Honest. Heartbreaking. Thought-provoking.
The tale that CBS correspondent Barry Petersen in his new book, “Jan’s Story: Love Lost to the Long Goodbye of Alzheimer’s,” tells about the life that he shared with his wife, Jan Carlton, gives readers an inside glimpse into their whirlwind life spent covering news stories around the world as well as Jan’s diagnosis of and battle with early onset Alzheimer’s. (I was provided a review copy of the book by the publishers. In addition, Carol Bradley Bursack has reviewed the book.) In addition, Petersen shared Jan’s saga in a very moving story on recent edition of Sunday Morning on CBS.
The 193-page book, which is an easy read, succeeds in taking you into the deepest horrors that “The Disease” (as Petersen calls Alzheimer’s) creates for a caregiver. You can feel Petersen’s angst as his 55-year-old wife, whose previous behavior appeared normal, suddenly showed symptoms of dementia. Petersen, who was stationed at the time as CBS’s Asian correspondent, left their apartment to cover a story in Tokyo on a Saturday in September 2005. “When I returned, it was like I came back to a different person,” Petersen told me in a phone interview. “She was hearing voices in the living room. When she went down to the corner grocery, people were telling her what to buy, which is pretty amazing when you think that these people are all Japanese and Jan doesn’t speak Japanese. She also did something that I think is almost impossible to do.
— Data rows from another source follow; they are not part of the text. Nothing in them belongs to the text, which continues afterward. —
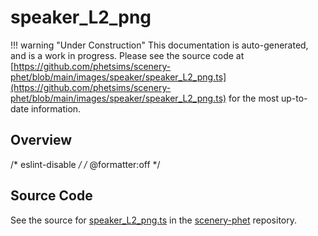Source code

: # speaker_L2_png

!!! warning "Under Construction"
    This documentation is auto-generated, and is a work in progress. Please see the source code at
    [https://github.com/phetsims/scenery-phet/blob/main/images/speaker/speaker_L2_png.ts](https://github.com/phetsims/scenery-phet/blob/main/images/speaker/speaker_L2_png.ts) for the most up-to-date information.

## Overview

/* eslint-disable */
/* @formatter:off */



## Source Code

See the source for [speaker_L2_png.ts](https://github.com/phetsims/scenery-phet/blob/main/images/speaker/speaker_L2_png.ts) in the [scenery-phet](https://github.com/phetsims/scenery-phet) repository.
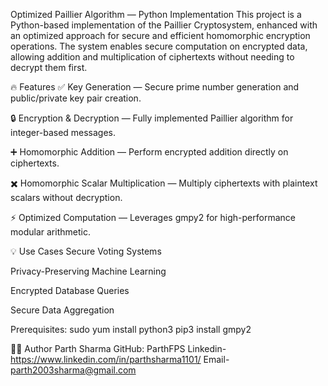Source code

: Optimized Paillier Algorithm — Python Implementation
This project is a Python-based implementation of the Paillier Cryptosystem, enhanced with an optimized approach for secure and efficient homomorphic encryption operations. The system enables secure computation on encrypted data, allowing addition and multiplication of ciphertexts without needing to decrypt them first.

🔥 Features
✅ Key Generation — Secure prime number generation and public/private key pair creation.

🔒 Encryption & Decryption — Fully implemented Paillier algorithm for integer-based messages.

➕ Homomorphic Addition — Perform encrypted addition directly on ciphertexts.

✖️ Homomorphic Scalar Multiplication — Multiply ciphertexts with plaintext scalars without decryption.

⚡ Optimized Computation — Leverages gmpy2 for high-performance modular arithmetic.

💡 Use Cases
Secure Voting Systems

Privacy-Preserving Machine Learning

Encrypted Database Queries

Secure Data Aggregation

Prerequisites:
sudo yum install python3
pip3 install gmpy2

🧑‍💻 Author
Parth Sharma
GitHub: ParthFPS
Linkedin- https://www.linkedin.com/in/parthsharma1101/
Email- parth2003sharma@gmail.com
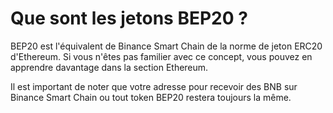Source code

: # Que sont les jetons BEP20 ?

BEP20 est l'équivalent de Binance Smart Chain de la norme de jeton ERC20 d'Ethereum. Si vous n'êtes pas familier avec ce concept, vous pouvez en apprendre davantage dans la section Ethereum.

Il est important de noter que votre adresse pour recevoir des BNB sur Binance Smart Chain ou tout token BEP20 restera toujours la même.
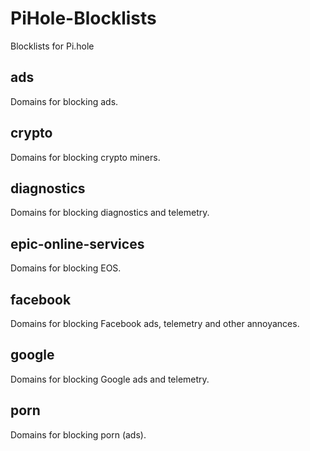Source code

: # PiHole-Blocklists
Blocklists for Pi.hole

## ads

Domains for blocking ads.

## crypto

Domains for blocking crypto miners.

## diagnostics

Domains for blocking diagnostics and telemetry.

## epic-online-services

Domains for blocking EOS.

## facebook

Domains for blocking Facebook ads, telemetry and other annoyances.

## google

Domains for blocking Google ads and telemetry.

## porn

Domains for blocking porn (ads).
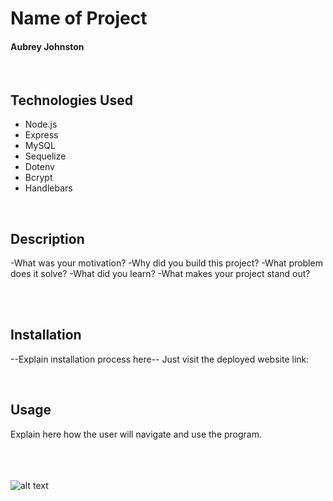 # Name of Project
#### Aubrey Johnston
<br>

## Technologies Used
<ul>
    <li>Node.js</li>
    <li>Express</li>
    <li>MySQL</li>
    <li>Sequelize</li>
    <li>Dotenv</li>
    <li>Bcrypt</li>
    <li>Handlebars</li>
</ul>    

<br>

## Description
-What was your motivation?
-Why did you build this project? 
-What problem does it solve?
-What did you learn?
-What makes your project stand out?

<br>

<br>

## Installation
--Explain installation process here--
 Just visit the deployed website link:
<br>

<link>

<br>

## Usage
Explain here how the user will navigate and use the program.

<br><br><br>
![alt text](assets/images/readMePhoto.png)

<br>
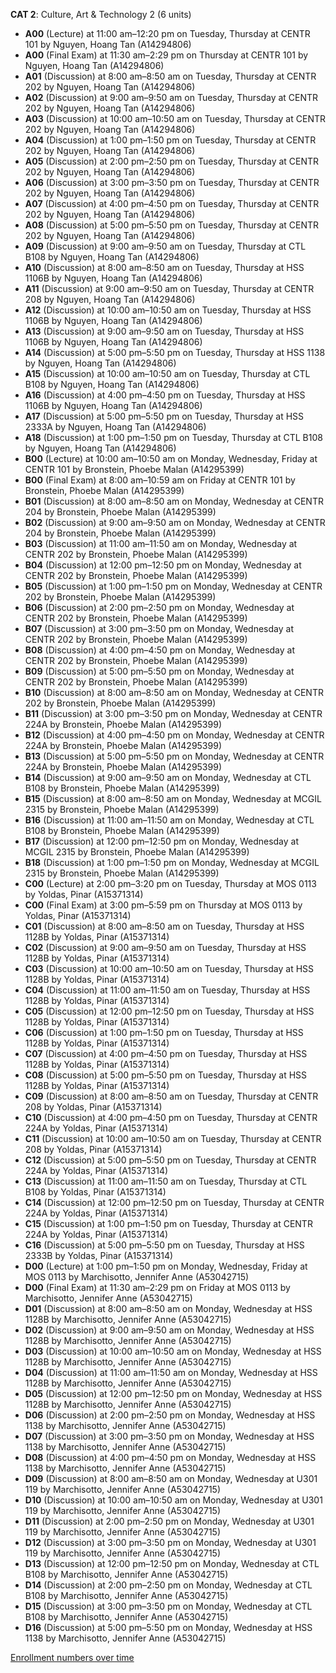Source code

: **CAT 2**: Culture, Art & Technology 2 (6 units)

- **A00** (Lecture) at 11:00 am–12:20 pm on Tuesday, Thursday at CENTR 101 by Nguyen, Hoang Tan (A14294806)
- **A00** (Final Exam) at 11:30 am–2:29 pm on Thursday at CENTR 101 by Nguyen, Hoang Tan (A14294806)
- **A01** (Discussion) at 8:00 am–8:50 am on Tuesday, Thursday at CENTR 202 by Nguyen, Hoang Tan (A14294806)
- **A02** (Discussion) at 9:00 am–9:50 am on Tuesday, Thursday at CENTR 202 by Nguyen, Hoang Tan (A14294806)
- **A03** (Discussion) at 10:00 am–10:50 am on Tuesday, Thursday at CENTR 202 by Nguyen, Hoang Tan (A14294806)
- **A04** (Discussion) at 1:00 pm–1:50 pm on Tuesday, Thursday at CENTR 202 by Nguyen, Hoang Tan (A14294806)
- **A05** (Discussion) at 2:00 pm–2:50 pm on Tuesday, Thursday at CENTR 202 by Nguyen, Hoang Tan (A14294806)
- **A06** (Discussion) at 3:00 pm–3:50 pm on Tuesday, Thursday at CENTR 202 by Nguyen, Hoang Tan (A14294806)
- **A07** (Discussion) at 4:00 pm–4:50 pm on Tuesday, Thursday at CENTR 202 by Nguyen, Hoang Tan (A14294806)
- **A08** (Discussion) at 5:00 pm–5:50 pm on Tuesday, Thursday at CENTR 202 by Nguyen, Hoang Tan (A14294806)
- **A09** (Discussion) at 9:00 am–9:50 am on Tuesday, Thursday at CTL B108 by Nguyen, Hoang Tan (A14294806)
- **A10** (Discussion) at 8:00 am–8:50 am on Tuesday, Thursday at HSS 1106B by Nguyen, Hoang Tan (A14294806)
- **A11** (Discussion) at 9:00 am–9:50 am on Tuesday, Thursday at CENTR 208 by Nguyen, Hoang Tan (A14294806)
- **A12** (Discussion) at 10:00 am–10:50 am on Tuesday, Thursday at HSS 1106B by Nguyen, Hoang Tan (A14294806)
- **A13** (Discussion) at 9:00 am–9:50 am on Tuesday, Thursday at HSS 1106B by Nguyen, Hoang Tan (A14294806)
- **A14** (Discussion) at 5:00 pm–5:50 pm on Tuesday, Thursday at HSS 1138 by Nguyen, Hoang Tan (A14294806)
- **A15** (Discussion) at 10:00 am–10:50 am on Tuesday, Thursday at CTL B108 by Nguyen, Hoang Tan (A14294806)
- **A16** (Discussion) at 4:00 pm–4:50 pm on Tuesday, Thursday at HSS 1106B by Nguyen, Hoang Tan (A14294806)
- **A17** (Discussion) at 5:00 pm–5:50 pm on Tuesday, Thursday at HSS 2333A by Nguyen, Hoang Tan (A14294806)
- **A18** (Discussion) at 1:00 pm–1:50 pm on Tuesday, Thursday at CTL B108 by Nguyen, Hoang Tan (A14294806)
- **B00** (Lecture) at 10:00 am–10:50 am on Monday, Wednesday, Friday at CENTR 101 by Bronstein, Phoebe Malan (A14295399)
- **B00** (Final Exam) at 8:00 am–10:59 am on Friday at CENTR 101 by Bronstein, Phoebe Malan (A14295399)
- **B01** (Discussion) at 8:00 am–8:50 am on Monday, Wednesday at CENTR 204 by Bronstein, Phoebe Malan (A14295399)
- **B02** (Discussion) at 9:00 am–9:50 am on Monday, Wednesday at CENTR 204 by Bronstein, Phoebe Malan (A14295399)
- **B03** (Discussion) at 11:00 am–11:50 am on Monday, Wednesday at CENTR 202 by Bronstein, Phoebe Malan (A14295399)
- **B04** (Discussion) at 12:00 pm–12:50 pm on Monday, Wednesday at CENTR 202 by Bronstein, Phoebe Malan (A14295399)
- **B05** (Discussion) at 1:00 pm–1:50 pm on Monday, Wednesday at CENTR 202 by Bronstein, Phoebe Malan (A14295399)
- **B06** (Discussion) at 2:00 pm–2:50 pm on Monday, Wednesday at CENTR 202 by Bronstein, Phoebe Malan (A14295399)
- **B07** (Discussion) at 3:00 pm–3:50 pm on Monday, Wednesday at CENTR 202 by Bronstein, Phoebe Malan (A14295399)
- **B08** (Discussion) at 4:00 pm–4:50 pm on Monday, Wednesday at CENTR 202 by Bronstein, Phoebe Malan (A14295399)
- **B09** (Discussion) at 5:00 pm–5:50 pm on Monday, Wednesday at CENTR 202 by Bronstein, Phoebe Malan (A14295399)
- **B10** (Discussion) at 8:00 am–8:50 am on Monday, Wednesday at CENTR 202 by Bronstein, Phoebe Malan (A14295399)
- **B11** (Discussion) at 3:00 pm–3:50 pm on Monday, Wednesday at CENTR 224A by Bronstein, Phoebe Malan (A14295399)
- **B12** (Discussion) at 4:00 pm–4:50 pm on Monday, Wednesday at CENTR 224A by Bronstein, Phoebe Malan (A14295399)
- **B13** (Discussion) at 5:00 pm–5:50 pm on Monday, Wednesday at CENTR 224A by Bronstein, Phoebe Malan (A14295399)
- **B14** (Discussion) at 9:00 am–9:50 am on Monday, Wednesday at CTL B108 by Bronstein, Phoebe Malan (A14295399)
- **B15** (Discussion) at 8:00 am–8:50 am on Monday, Wednesday at MCGIL 2315 by Bronstein, Phoebe Malan (A14295399)
- **B16** (Discussion) at 11:00 am–11:50 am on Monday, Wednesday at CTL B108 by Bronstein, Phoebe Malan (A14295399)
- **B17** (Discussion) at 12:00 pm–12:50 pm on Monday, Wednesday at MCGIL 2315 by Bronstein, Phoebe Malan (A14295399)
- **B18** (Discussion) at 1:00 pm–1:50 pm on Monday, Wednesday at MCGIL 2315 by Bronstein, Phoebe Malan (A14295399)
- **C00** (Lecture) at 2:00 pm–3:20 pm on Tuesday, Thursday at MOS 0113 by Yoldas, Pinar (A15371314)
- **C00** (Final Exam) at 3:00 pm–5:59 pm on Thursday at MOS 0113 by Yoldas, Pinar (A15371314)
- **C01** (Discussion) at 8:00 am–8:50 am on Tuesday, Thursday at HSS 1128B by Yoldas, Pinar (A15371314)
- **C02** (Discussion) at 9:00 am–9:50 am on Tuesday, Thursday at HSS 1128B by Yoldas, Pinar (A15371314)
- **C03** (Discussion) at 10:00 am–10:50 am on Tuesday, Thursday at HSS 1128B by Yoldas, Pinar (A15371314)
- **C04** (Discussion) at 11:00 am–11:50 am on Tuesday, Thursday at HSS 1128B by Yoldas, Pinar (A15371314)
- **C05** (Discussion) at 12:00 pm–12:50 pm on Tuesday, Thursday at HSS 1128B by Yoldas, Pinar (A15371314)
- **C06** (Discussion) at 1:00 pm–1:50 pm on Tuesday, Thursday at HSS 1128B by Yoldas, Pinar (A15371314)
- **C07** (Discussion) at 4:00 pm–4:50 pm on Tuesday, Thursday at HSS 1128B by Yoldas, Pinar (A15371314)
- **C08** (Discussion) at 5:00 pm–5:50 pm on Tuesday, Thursday at HSS 1128B by Yoldas, Pinar (A15371314)
- **C09** (Discussion) at 8:00 am–8:50 am on Tuesday, Thursday at CENTR 208 by Yoldas, Pinar (A15371314)
- **C10** (Discussion) at 4:00 pm–4:50 pm on Tuesday, Thursday at CENTR 224A by Yoldas, Pinar (A15371314)
- **C11** (Discussion) at 10:00 am–10:50 am on Tuesday, Thursday at CENTR 208 by Yoldas, Pinar (A15371314)
- **C12** (Discussion) at 5:00 pm–5:50 pm on Tuesday, Thursday at CENTR 224A by Yoldas, Pinar (A15371314)
- **C13** (Discussion) at 11:00 am–11:50 am on Tuesday, Thursday at CTL B108 by Yoldas, Pinar (A15371314)
- **C14** (Discussion) at 12:00 pm–12:50 pm on Tuesday, Thursday at CENTR 224A by Yoldas, Pinar (A15371314)
- **C15** (Discussion) at 1:00 pm–1:50 pm on Tuesday, Thursday at CENTR 224A by Yoldas, Pinar (A15371314)
- **C16** (Discussion) at 5:00 pm–5:50 pm on Tuesday, Thursday at HSS 2333B by Yoldas, Pinar (A15371314)
- **D00** (Lecture) at 1:00 pm–1:50 pm on Monday, Wednesday, Friday at MOS 0113 by Marchisotto, Jennifer Anne (A53042715)
- **D00** (Final Exam) at 11:30 am–2:29 pm on Friday at MOS 0113 by Marchisotto, Jennifer Anne (A53042715)
- **D01** (Discussion) at 8:00 am–8:50 am on Monday, Wednesday at HSS 1128B by Marchisotto, Jennifer Anne (A53042715)
- **D02** (Discussion) at 9:00 am–9:50 am on Monday, Wednesday at HSS 1128B by Marchisotto, Jennifer Anne (A53042715)
- **D03** (Discussion) at 10:00 am–10:50 am on Monday, Wednesday at HSS 1128B by Marchisotto, Jennifer Anne (A53042715)
- **D04** (Discussion) at 11:00 am–11:50 am on Monday, Wednesday at HSS 1128B by Marchisotto, Jennifer Anne (A53042715)
- **D05** (Discussion) at 12:00 pm–12:50 pm on Monday, Wednesday at HSS 1128B by Marchisotto, Jennifer Anne (A53042715)
- **D06** (Discussion) at 2:00 pm–2:50 pm on Monday, Wednesday at HSS 1138 by Marchisotto, Jennifer Anne (A53042715)
- **D07** (Discussion) at 3:00 pm–3:50 pm on Monday, Wednesday at HSS 1138 by Marchisotto, Jennifer Anne (A53042715)
- **D08** (Discussion) at 4:00 pm–4:50 pm on Monday, Wednesday at HSS 1138 by Marchisotto, Jennifer Anne (A53042715)
- **D09** (Discussion) at 8:00 am–8:50 am on Monday, Wednesday at U301 119 by Marchisotto, Jennifer Anne (A53042715)
- **D10** (Discussion) at 10:00 am–10:50 am on Monday, Wednesday at U301 119 by Marchisotto, Jennifer Anne (A53042715)
- **D11** (Discussion) at 2:00 pm–2:50 pm on Monday, Wednesday at U301 119 by Marchisotto, Jennifer Anne (A53042715)
- **D12** (Discussion) at 3:00 pm–3:50 pm on Monday, Wednesday at U301 119 by Marchisotto, Jennifer Anne (A53042715)
- **D13** (Discussion) at 12:00 pm–12:50 pm on Monday, Wednesday at CTL B108 by Marchisotto, Jennifer Anne (A53042715)
- **D14** (Discussion) at 2:00 pm–2:50 pm on Monday, Wednesday at CTL B108 by Marchisotto, Jennifer Anne (A53042715)
- **D15** (Discussion) at 3:00 pm–3:50 pm on Monday, Wednesday at CTL B108 by Marchisotto, Jennifer Anne (A53042715)
- **D16** (Discussion) at 5:00 pm–5:50 pm on Monday, Wednesday at HSS 1138 by Marchisotto, Jennifer Anne (A53042715)

[Enrollment numbers over time](./CAT2.tsv)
She would make a full and complete normal sentence, but the words would be out of order. She was putting y the noun after the verb, the adverb before the verb – those kinds of things – and it was really scary.”
The signs continued throughout the weekend. “She would get ready for bed and put on her regular clothes like she was going to the grocery store instead of her pajamas,” Petersen said. “She went to make hamburgers and she put the hamburgers in a big cast-iron pot that you use for making pasta. She put a frying pan on top and put the heat on full high, walked in, and said, ‘I think I’ll take a nap now.’ That scared the daylights out of me.”
Because Petersen and his wife lived half-way around the globe, there was a delay in getting assistance from an American doctor. “Because it was Tokyo and it’s a different time zone, I finally reached a neurologist about 4 a.m. after these three days who made the diagnosis over the phone,” Petersen said. “The next day – Day 4 – Jan was pretty much back to normal and had no memory of the weekend. Seeing that Jan had no memories (of the weekend’s events) said to me that we’re in a lot of trouble. What it didn’t way to me and should have is, ‘Your life as you know it is over.’ It took a while for that to sink in.”